**Task to complete**
Reproduce the listing below line for line, without changing any characters, and omit the pictures from your output.

**Provided records**
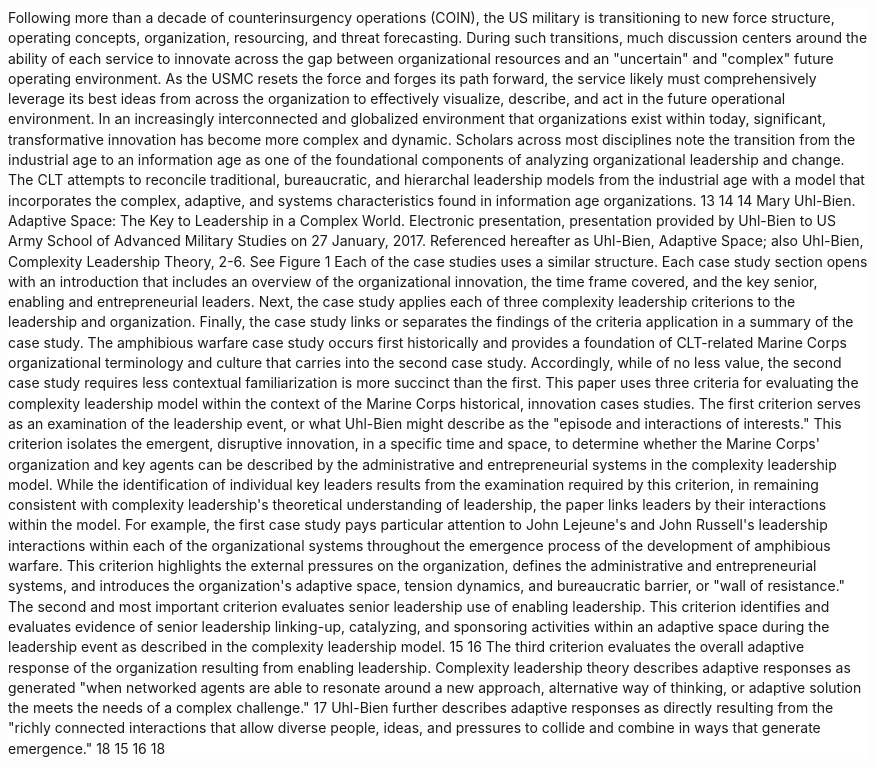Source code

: Following more than a decade of counterinsurgency operations (COIN), the US military is transitioning to new force structure, operating concepts, organization, resourcing, and threat forecasting. During such transitions, much discussion centers around the ability of each service to innovate across the gap between organizational resources and an "uncertain" and "complex" future operating environment. As the USMC resets the force and forges its path forward, the service likely must comprehensively leverage its best ideas from across the organization to effectively visualize, describe, and act in the future operational environment. In an increasingly interconnected and globalized environment that organizations exist within today, significant, transformative innovation has become more complex and dynamic. Scholars across most disciplines note the transition from the industrial age to an information age as one of the foundational components of analyzing organizational leadership and change. The CLT attempts to reconcile traditional, bureaucratic, and hierarchal leadership models from the industrial age with a model that incorporates the complex, adaptive, and systems characteristics found in information age organizations. 
13
14
14 Mary Uhl-Bien. Adaptive Space: The Key to Leadership in a Complex World. Electronic presentation, presentation provided by Uhl-Bien to US Army School of Advanced Military Studies on 27 January, 2017. Referenced hereafter as Uhl-Bien, Adaptive Space; also Uhl-Bien, Complexity Leadership Theory, 2-6. See Figure 
1
Each of the case studies uses a similar structure. Each case study section opens with an introduction that includes an overview of the organizational innovation, the time frame covered, and the key senior, enabling and entrepreneurial leaders. Next, the case study applies each of three complexity leadership criterions to the leadership and organization. Finally, the case study links or separates the findings of the criteria application in a summary of the case study. The amphibious warfare case study occurs first historically and provides a foundation of CLT-related Marine Corps organizational terminology and culture that carries into the second case study.
Accordingly, while of no less value, the second case study requires less contextual familiarization is more succinct than the first. This paper uses three criteria for evaluating the complexity leadership model within the context of the Marine Corps historical, innovation cases studies. The first criterion serves as an examination of the leadership event, or what Uhl-Bien might describe as the "episode and interactions of interests." This criterion isolates the emergent, disruptive innovation, in a specific time and space, to determine whether the Marine Corps' organization and key agents can be described by the administrative and entrepreneurial systems in the complexity leadership model.
While the identification of individual key leaders results from the examination required by this criterion, in remaining consistent with complexity leadership's theoretical understanding of leadership, the paper links leaders by their interactions within the model. For example, the first case study pays particular attention to John Lejeune's and John Russell's leadership interactions within each of the organizational systems throughout the emergence process of the development of amphibious warfare. This criterion highlights the external pressures on the organization, defines the administrative and entrepreneurial systems, and introduces the organization's adaptive space, tension dynamics, and bureaucratic barrier, or "wall of resistance."
The second and most important criterion evaluates senior leadership use of enabling leadership. This criterion identifies and evaluates evidence of senior leadership linking-up, catalyzing, and sponsoring activities within an adaptive space during the leadership event as described in the complexity leadership model. 
15
16
The third criterion evaluates the overall adaptive response of the organization resulting from enabling leadership. Complexity leadership theory describes adaptive responses as generated "when networked agents are able to resonate around a new approach, alternative way of thinking, or adaptive solution the meets the needs of a complex challenge." 17 Uhl-Bien further describes adaptive responses as directly resulting from the "richly connected interactions that allow diverse people, ideas, and pressures to collide and combine in ways that generate emergence." 
18
15
16
18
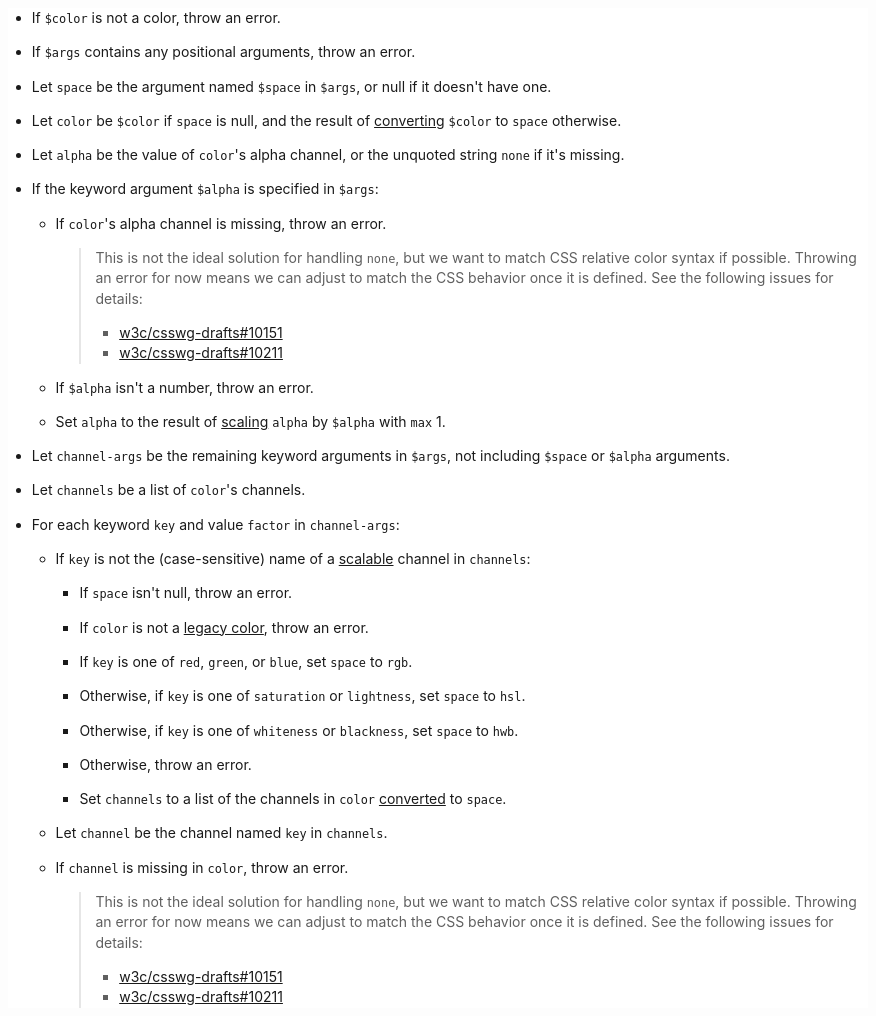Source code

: * If `$color` is not a color, throw an error.

* If `$args` contains any positional arguments, throw an error.

* Let `space` be the argument named `$space` in `$args`, or null if it doesn't
  have one.

* Let `color` be `$color` if `space` is null, and the result of [converting]
  `$color` to `space` otherwise.

* Let `alpha` be the value of `color`'s alpha channel, or the unquoted string
  `none` if it's missing.

* If the keyword argument `$alpha` is specified in `$args`:

  * If `color`'s alpha channel is missing, throw an error.

    > This is not the ideal solution for handling `none`, but we want to match
    > CSS relative color syntax if possible. Throwing an error for now means we
    > can adjust to match the CSS behavior once it is defined. See the following
    > issues for details:
    >
    > * [w3c/csswg-drafts#10151](https://github.com/w3c/csswg-drafts/issues/10151)
    > * [w3c/csswg-drafts#10211](https://github.com/w3c/csswg-drafts/issues/10211)

  * If `$alpha` isn't a number, throw an error.

  * Set `alpha` to the result of [scaling] `alpha` by `$alpha` with `max` 1.

* Let `channel-args` be the remaining keyword arguments in `$args`, not
  including `$space` or `$alpha` arguments.

* Let `channels` be a list of `color`'s channels.

* For each keyword `key` and value `factor` in `channel-args`:

  * If `key` is not the (case-sensitive) name of a [scalable] channel in
    `channels`:

    * If `space` isn't null, throw an error.

    * If `color` is not a [legacy color], throw an error.

    * If `key` is one of `red`, `green`, or `blue`, set `space` to `rgb`.

    * Otherwise, if `key` is one of `saturation` or `lightness`, set `space` to
      `hsl`.

    * Otherwise, if `key` is one of `whiteness` or `blackness`, set `space` to
      `hwb`.

    * Otherwise, throw an error.

    * Set `channels` to a list of the channels in `color` [converted] to
      `space`.

  * Let `channel` be the channel named `key` in `channels`.

  * If `channel` is missing in `color`, throw an error.

    > This is not the ideal solution for handling `none`, but we want to match
    > CSS relative color syntax if possible. Throwing an error for now means we
    > can adjust to match the CSS behavior once it is defined. See the following
    > issues for details:
    >
    > * [w3c/csswg-drafts#10151](https://github.com/w3c/csswg-drafts/issues/10151)
    > * [w3c/csswg-drafts#10211](https://github.com/w3c/csswg-drafts/issues/10211)


[color-4]: https://www.w3.org/TR/css-color-4/
[but *not* in interpolation]: https://github.com/w3c/csswg-drafts/issues/9484
[relative color syntax]: https://drafts.csswg.org/css-color-5/#relative-colors
[open issue in CSS]: https://github.com/w3c/csswg-drafts/issues/7771
[color-5]: https://www.w3.org/TR/css-color-5/
[known color space]: #known-color-space
[double]: ../spec/types/number.md#double
[legacy color]: #legacy-color
[legacy colors]: #legacy-color
[interpolating]: #interpolating-colors
[default-space]: https://www.w3.org/TR/css-color-4/#interpolation-space
[color interpolation method]: #color-interpolation-method
[`<color>`]: https://drafts.csswg.org/css-color-5/#typedef-color
[predefined color space]: #predefined-color-spaces
[looking up a known color space]: #looking-up-a-known-color-space
[missing]: #missing-components
[powerless]: #powerless-components
[css-converting]: #css-converting-a-color-space
[CSS color conversion]: https://www.w3.org/TR/css-color-4/#color-conversion
[convert]: https://www.w3.org/TR/css-color-4/#color-conversion-code
[css-mapping]: https://www.w3.org/TR/2024/CRD-css-color-4-20240213/#css-gamut-mapping-algorithm
[special variable string]: ../spec/functions.md#special-variable-string
[special number]: ../spec/functions.md#special-number
[percent-converting]: #percent-converting-a-number
[validating]: #validating-a-color-channel
[number-to-unit]: https://github.com/sass/sass/blob/main/spec/types/number.md#converting-a-number-to-a-unit
[normalizing]: #normalizing-color-channels
[legacy interpolation]: #interpolating-legacy-colors
[premultiplying]: #premultiply-transparent-colors
[un-premultiplying]: #premultiply-transparent-colors
[color-method]: #color-interpolation-method
[hue-method]: #hue-interpolation
[converting]: #converting-a-color
[hue interpolation method]: https://www.w3.org/TR/css-color-4/#hue-interpolation
[gamut mapping]: #gamut-mapping
[converted]: #converting-a-color
[scalable]: #known-color-space
[scaling]: #scaling-a-number
[parsing]: #parsing-color-components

**Exercise result**
Source code

: Following more than a decade of counterinsurgency operations (COIN), the US military is transitioning to new force structure, operating concepts, organization, resourcing, and threat forecasting. During such transitions, much discussion centers around the ability of each service to innovate across the gap between organizational resources and an "uncertain" and "complex" future operating environment. As the USMC resets the force and forges its path forward, the service likely must comprehensively leverage its best ideas from across the organization to effectively visualize, describe, and act in the future operational environment. In an increasingly interconnected and globalized environment that organizations exist within today, significant, transformative innovation has become more complex and dynamic. Scholars across most disciplines note the transition from the industrial age to an information age as one of the foundational components of analyzing organizational leadership and change. The CLT attempts to reconcile traditional, bureaucratic, and hierarchal leadership models from the industrial age with a model that incorporates the complex, adaptive, and systems characteristics found in information age organizations. 
13
14
14 Mary Uhl-Bien. Adaptive Space: The Key to Leadership in a Complex World. Electronic presentation, presentation provided by Uhl-Bien to US Army School of Advanced Military Studies on 27 January, 2017. Referenced hereafter as Uhl-Bien, Adaptive Space; also Uhl-Bien, Complexity Leadership Theory, 2-6. See Figure 
1
Each of the case studies uses a similar structure. Each case study section opens with an introduction that includes an overview of the organizational innovation, the time frame covered, and the key senior, enabling and entrepreneurial leaders. Next, the case study applies each of three complexity leadership criterions to the leadership and organization. Finally, the case study links or separates the findings of the criteria application in a summary of the case study. The amphibious warfare case study occurs first historically and provides a foundation of CLT-related Marine Corps organizational terminology and culture that carries into the second case study.
Accordingly, while of no less value, the second case study requires less contextual familiarization is more succinct than the first. This paper uses three criteria for evaluating the complexity leadership model within the context of the Marine Corps historical, innovation cases studies. The first criterion serves as an examination of the leadership event, or what Uhl-Bien might describe as the "episode and interactions of interests." This criterion isolates the emergent, disruptive innovation, in a specific time and space, to determine whether the Marine Corps' organization and key agents can be described by the administrative and entrepreneurial systems in the complexity leadership model.
While the identification of individual key leaders results from the examination required by this criterion, in remaining consistent with complexity leadership's theoretical understanding of leadership, the paper links leaders by their interactions within the model. For example, the first case study pays particular attention to John Lejeune's and John Russell's leadership interactions within each of the organizational systems throughout the emergence process of the development of amphibious warfare. This criterion highlights the external pressures on the organization, defines the administrative and entrepreneurial systems, and introduces the organization's adaptive space, tension dynamics, and bureaucratic barrier, or "wall of resistance."
The second and most important criterion evaluates senior leadership use of enabling leadership. This criterion identifies and evaluates evidence of senior leadership linking-up, catalyzing, and sponsoring activities within an adaptive space during the leadership event as described in the complexity leadership model. 
15
16
The third criterion evaluates the overall adaptive response of the organization resulting from enabling leadership. Complexity leadership theory describes adaptive responses as generated "when networked agents are able to resonate around a new approach, alternative way of thinking, or adaptive solution the meets the needs of a complex challenge." 17 Uhl-Bien further describes adaptive responses as directly resulting from the "richly connected interactions that allow diverse people, ideas, and pressures to collide and combine in ways that generate emergence." 
18
15
16
18
Source code

: * If `$color` is not a color, throw an error.

* If `$args` contains any positional arguments, throw an error.

* Let `space` be the argument named `$space` in `$args`, or null if it doesn't
  have one.

* Let `color` be `$color` if `space` is null, and the result of [converting]
  `$color` to `space` otherwise.

* Let `alpha` be the value of `color`'s alpha channel, or the unquoted string
  `none` if it's missing.

* If the keyword argument `$alpha` is specified in `$args`:

  * If `color`'s alpha channel is missing, throw an error.

    > This is not the ideal solution for handling `none`, but we want to match
    > CSS relative color syntax if possible. Throwing an error for now means we
    > can adjust to match the CSS behavior once it is defined. See the following
    > issues for details:
    >
    > * [w3c/csswg-drafts#10151](https://github.com/w3c/csswg-drafts/issues/10151)
    > * [w3c/csswg-drafts#10211](https://github.com/w3c/csswg-drafts/issues/10211)

  * If `$alpha` isn't a number, throw an error.

  * Set `alpha` to the result of [scaling] `alpha` by `$alpha` with `max` 1.

* Let `channel-args` be the remaining keyword arguments in `$args`, not
  including `$space` or `$alpha` arguments.

* Let `channels` be a list of `color`'s channels.

* For each keyword `key` and value `factor` in `channel-args`:

  * If `key` is not the (case-sensitive) name of a [scalable] channel in
    `channels`:

    * If `space` isn't null, throw an error.

    * If `color` is not a [legacy color], throw an error.

    * If `key` is one of `red`, `green`, or `blue`, set `space` to `rgb`.

    * Otherwise, if `key` is one of `saturation` or `lightness`, set `space` to
      `hsl`.

    * Otherwise, if `key` is one of `whiteness` or `blackness`, set `space` to
      `hwb`.

    * Otherwise, throw an error.

    * Set `channels` to a list of the channels in `color` [converted] to
      `space`.

  * Let `channel` be the channel named `key` in `channels`.

  * If `channel` is missing in `color`, throw an error.

    > This is not the ideal solution for handling `none`, but we want to match
    > CSS relative color syntax if possible. Throwing an error for now means we
    > can adjust to match the CSS behavior once it is defined. See the following
    > issues for details:
    >
    > * [w3c/csswg-drafts#10151](https://github.com/w3c/csswg-drafts/issues/10151)
    > * [w3c/csswg-drafts#10211](https://github.com/w3c/csswg-drafts/issues/10211)


[color-4]: https://www.w3.org/TR/css-color-4/
[but *not* in interpolation]: https://github.com/w3c/csswg-drafts/issues/9484
[relative color syntax]: https://drafts.csswg.org/css-color-5/#relative-colors
[open issue in CSS]: https://github.com/w3c/csswg-drafts/issues/7771
[color-5]: https://www.w3.org/TR/css-color-5/
[known color space]: #known-color-space
[double]: ../spec/types/number.md#double
[legacy color]: #legacy-color
[legacy colors]: #legacy-color
[interpolating]: #interpolating-colors
[default-space]: https://www.w3.org/TR/css-color-4/#interpolation-space
[color interpolation method]: #color-interpolation-method
[`<color>`]: https://drafts.csswg.org/css-color-5/#typedef-color
[predefined color space]: #predefined-color-spaces
[looking up a known color space]: #looking-up-a-known-color-space
[missing]: #missing-components
[powerless]: #powerless-components
[css-converting]: #css-converting-a-color-space
[CSS color conversion]: https://www.w3.org/TR/css-color-4/#color-conversion
[convert]: https://www.w3.org/TR/css-color-4/#color-conversion-code
[css-mapping]: https://www.w3.org/TR/2024/CRD-css-color-4-20240213/#css-gamut-mapping-algorithm
[special variable string]: ../spec/functions.md#special-variable-string
[special number]: ../spec/functions.md#special-number
[percent-converting]: #percent-converting-a-number
[validating]: #validating-a-color-channel
[number-to-unit]: https://github.com/sass/sass/blob/main/spec/types/number.md#converting-a-number-to-a-unit
[normalizing]: #normalizing-color-channels
[legacy interpolation]: #interpolating-legacy-colors
[premultiplying]: #premultiply-transparent-colors
[un-premultiplying]: #premultiply-transparent-colors
[color-method]: #color-interpolation-method
[hue-method]: #hue-interpolation
[converting]: #converting-a-color
[hue interpolation method]: https://www.w3.org/TR/css-color-4/#hue-interpolation
[gamut mapping]: #gamut-mapping
[converted]: #converting-a-color
[scalable]: #known-color-space
[scaling]: #scaling-a-number
[parsing]: #parsing-color-components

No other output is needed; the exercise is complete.